Supporting access to class variables also requires runtime data, in this case the class dict. So again I'm going to have to early-bind these annotation functions. Also, I'll have to add another pointer to the function object: a reference to the enclosing class's namespace dict. Then the frame object will need to load this dict into f_locals before executing the function.

(If making the function object larger is a big concern, we could probably hide the reference to the class dict inside the function's __dict__. That trades "making every function object one pointer larger" with "methods with annotations that refer to class variables add a small dict". For now I'll do it the straightforward way, and we can optimize for space down the road if need be.)

I do want to preserve the the small space & cpu optimization of lazy-binding the function where possible. Either by a) setting a flag every time there's a LOADNAME operation (annotation functions won't ever STORE or DELETE_), or by b) iterating over the opcodes after assembly looking for LOAD_NAME. If no LOAD_NAME opcodes were emitted, this annotation function doesn't refer to any class variables, and we can lazy-bind this function.

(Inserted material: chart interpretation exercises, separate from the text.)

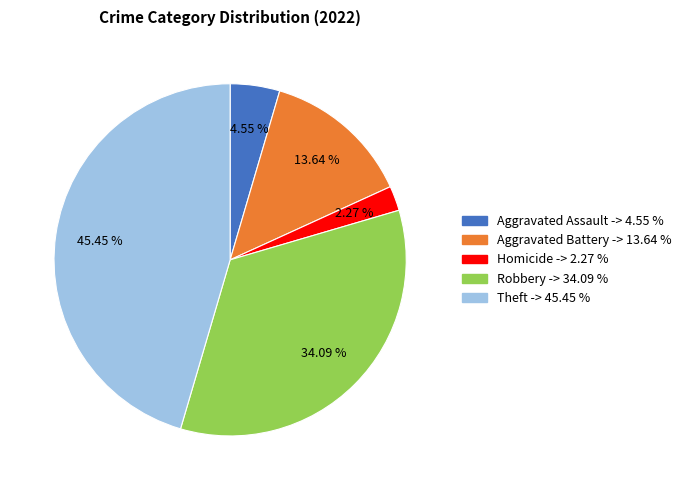

How many slices are in this pie chart?

5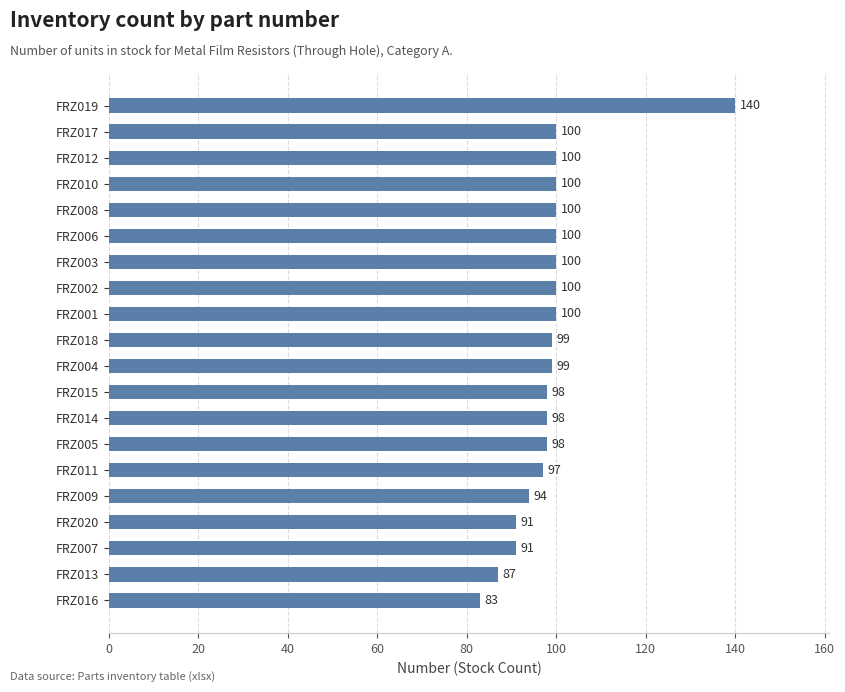

Count the number of data series in this chart.

1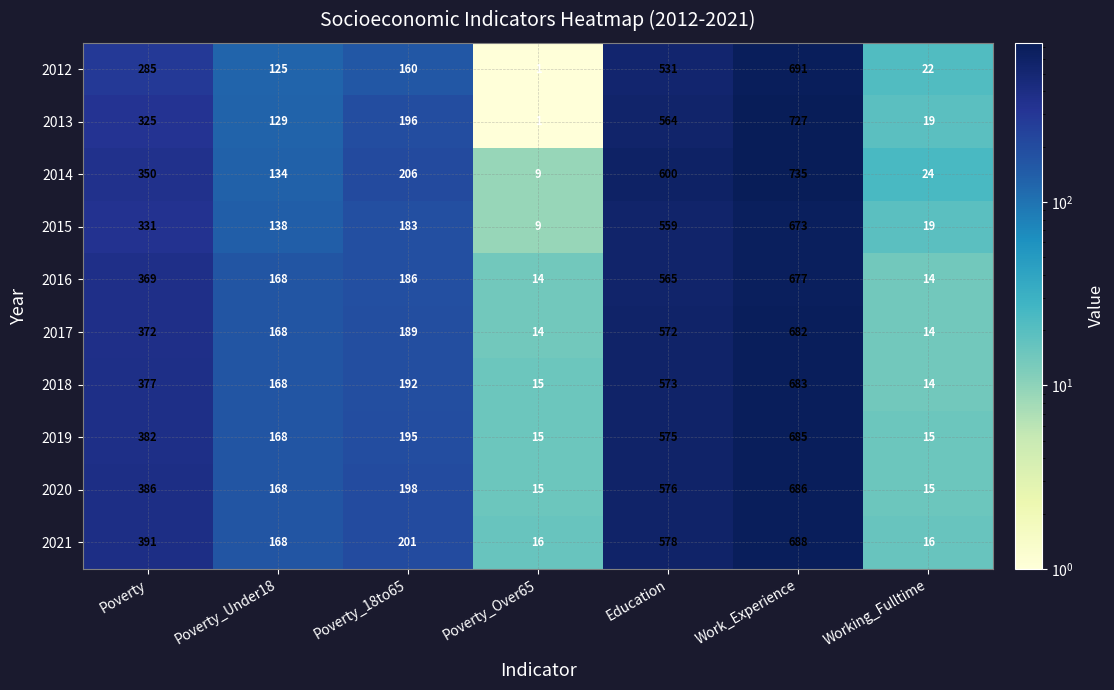

Count the number of categories in the chart.

7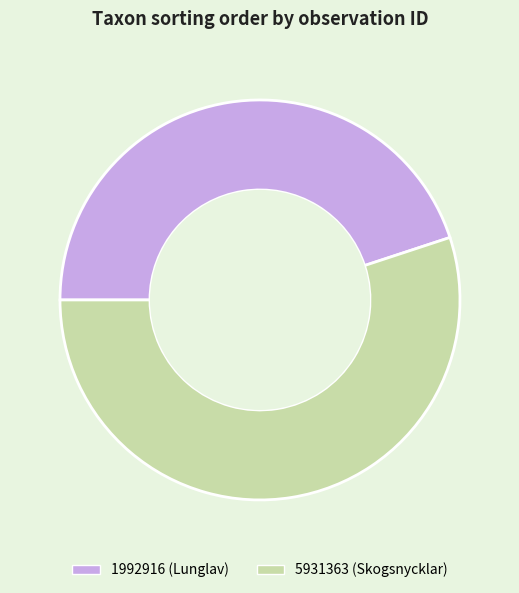

Which category has the smallest portion of the pie?

1992916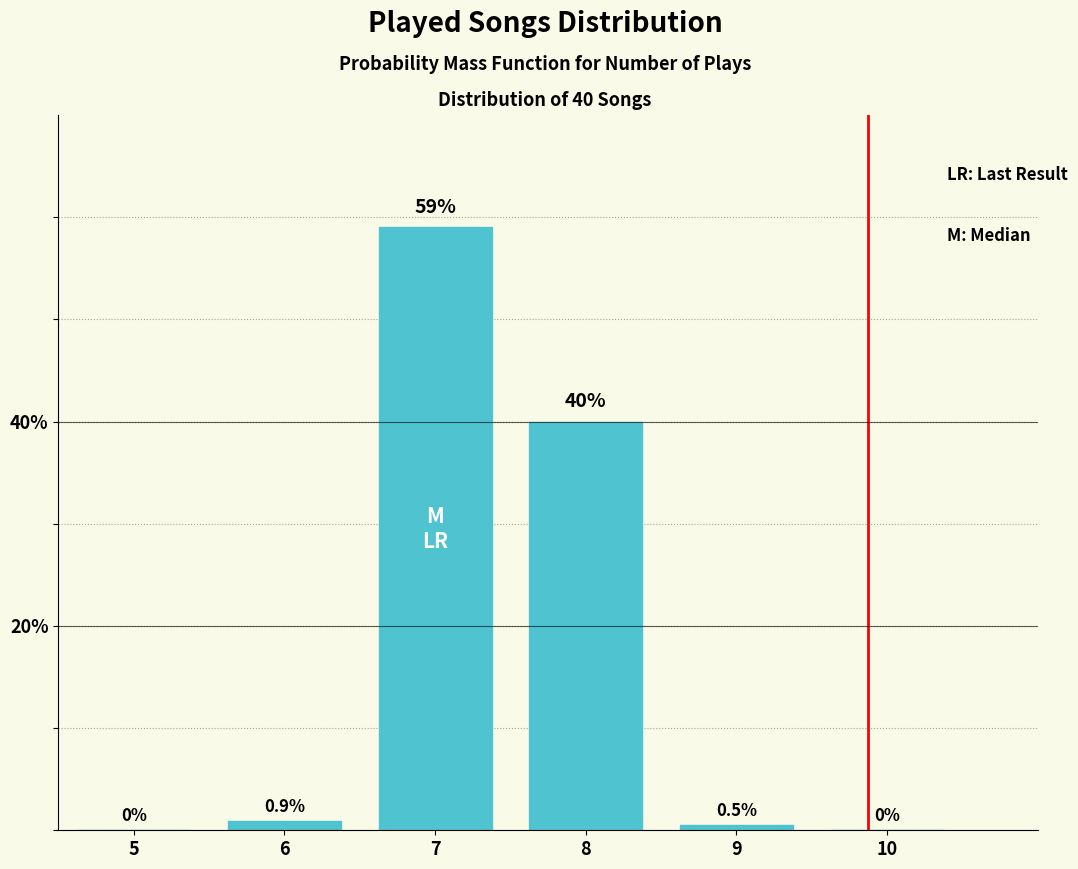

Reading left to right, what are all the values shown in this chart?

5=0.0	6=0.9	7=59.0	8=40.0	9=0.5	10=0.0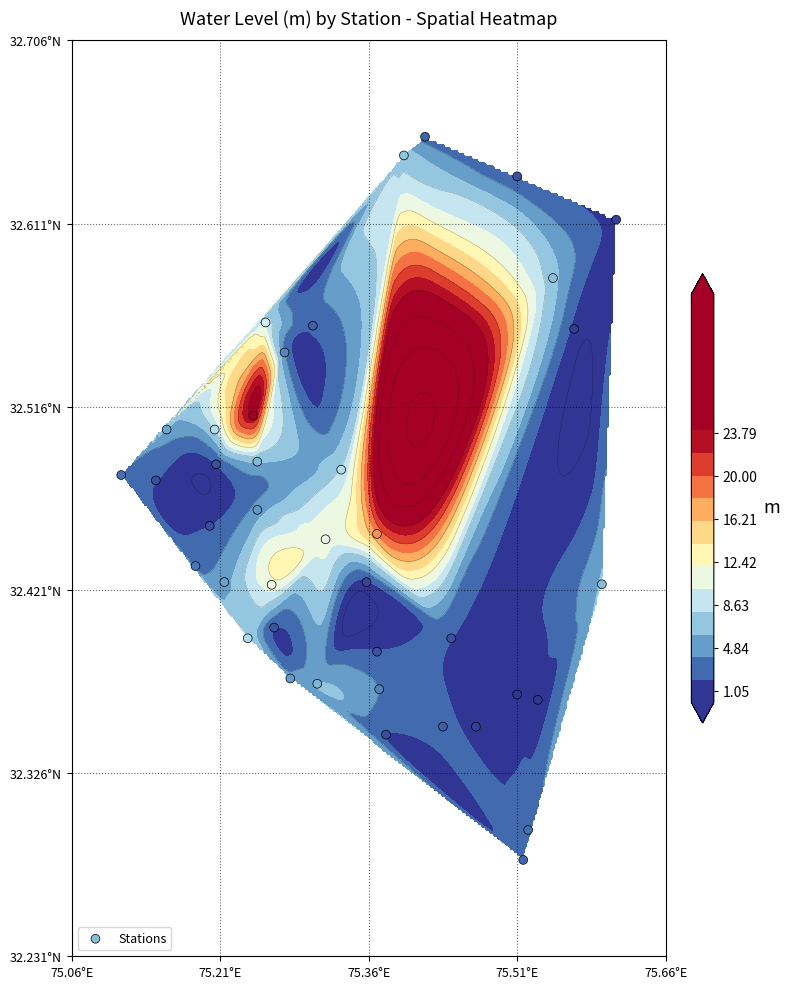

The chart shows a value of 20.3 at 38. True or false?

False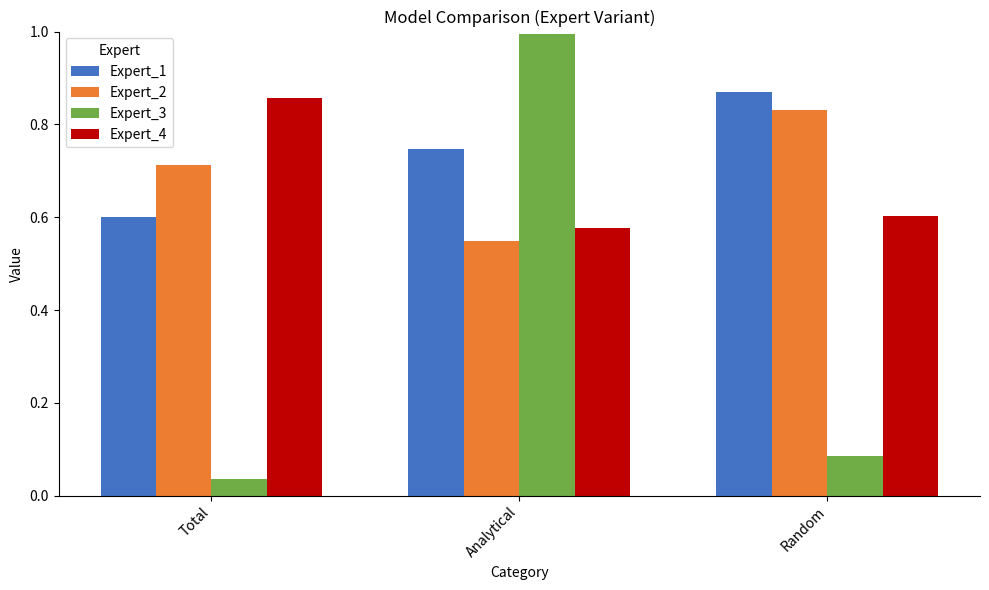

What position from the left is Analytical?

2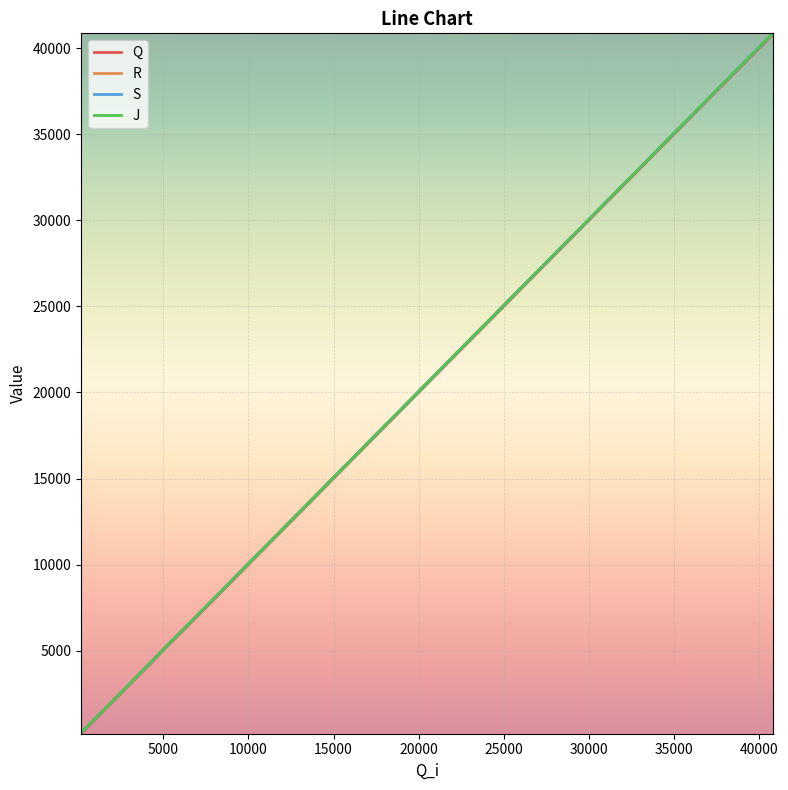

What is the maximum value shown in the chart?

40852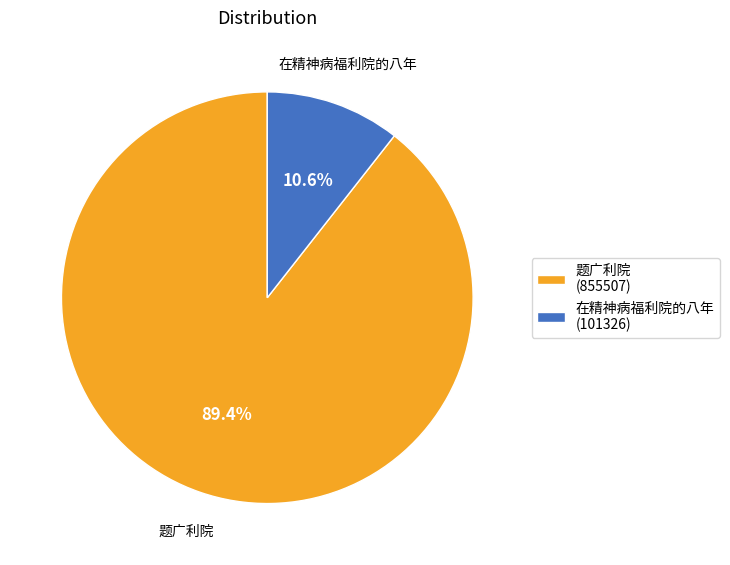

To the nearest percent, what portion does 在精神病福利院的八年 represent?

11%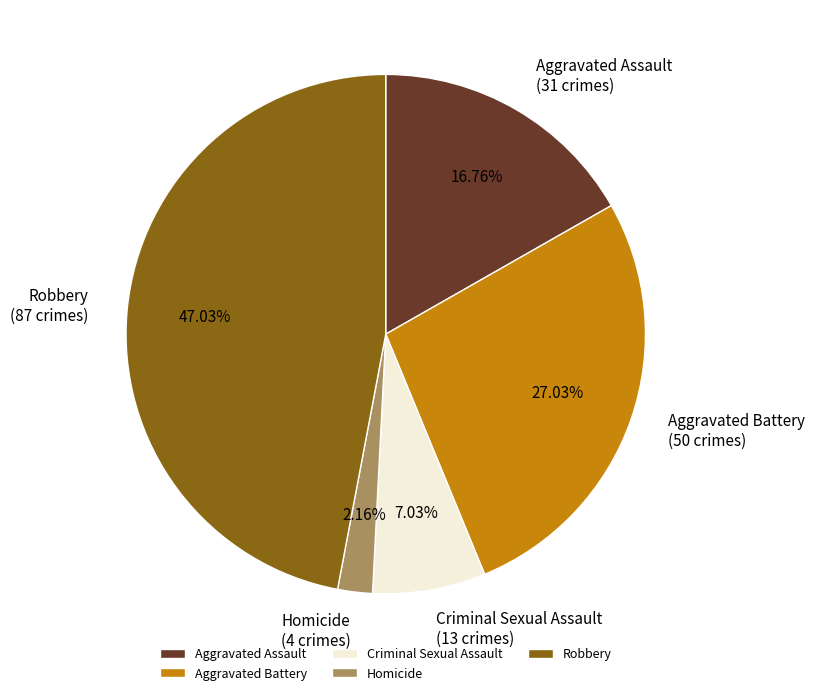

Which slice is the smallest?

Homicide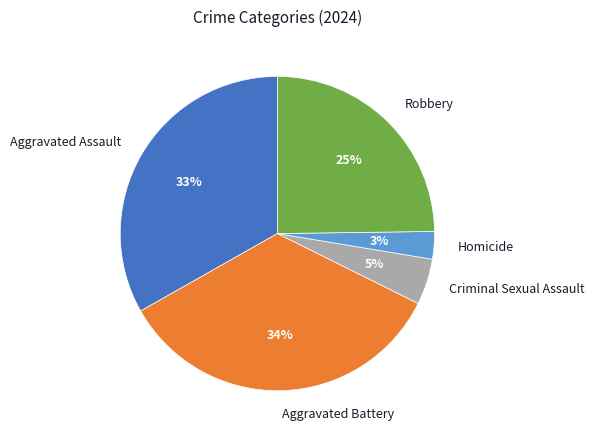

To the nearest percent, what percentage of the pie is Homicide?

3%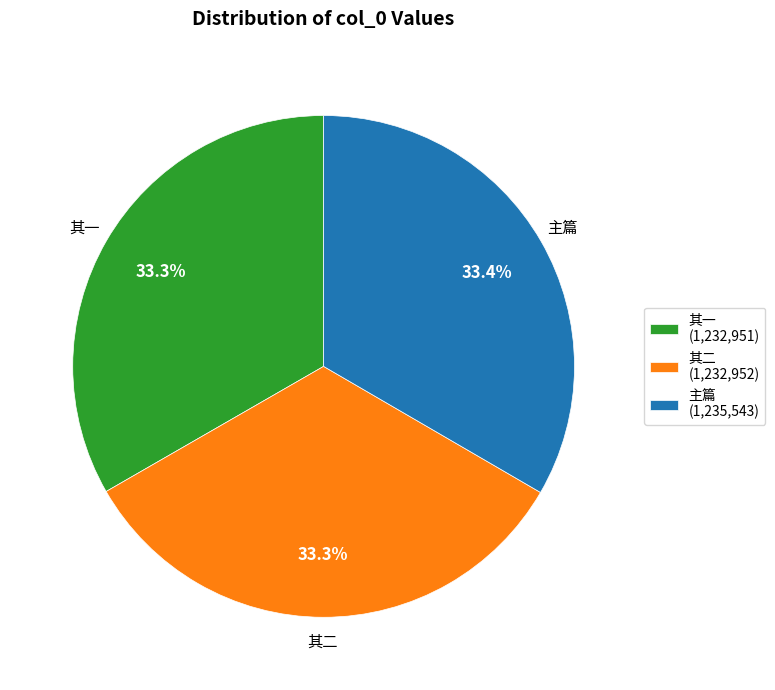

What is the ratio of the value at 其一 (1,232,951) to the value at 主篇 (1,235,543)?

1.0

larryhastings commented 3 years ago

LOAD_CLASSDEREF doesn't solve our problem here, it's doing something else. Here's what it does.

LOAD_CLASSDEREF takes a crazy double-duty oparg, computed as follows:

oparg = len(co_cellvars) + name_index

name_index is the index into the co_freevars array for the name of the variable we want to load. At runtime it computes the index then uses that to find the name as follows:

idx = oparg - PyTuple_GET_SIZE(co->co_freevars);
name = PyTuple_GET_ITEM(co->co_freevars, idx);

Then it attempts to look up "name" in f_locals. If it's finds a mapping for name, it increfs that value and returns it.

If no such mapping exists, it examines freevars[oparg] (not idx!), and if that's set it increfs that value and returns it.

I don't claim to understand what problem it's solving, or how this is a solution for that problem. Of course, I'm sure that's all fine. It's just that that opcode doesn't help solve our problem. Our problem is getting a reference to that class dict as I've expounded about above. LOAD_NAME will work fine for us once we have that dict available.

larryhastings commented 3 years ago

I have an answer! AnnotationBlock should not have ste_nested set, because we want the compiler to generate NAME access for GLOBAL_IMPLICIT, not GLOBAL. That's how accessing class variables is gonna work. I'm pretty sure!

larryhastings commented 3 years ago

As of ddd974a669791690034fa9cba4c9a335823b0c1f, annotations on methods (functions defined inside a class) can now see class-local names.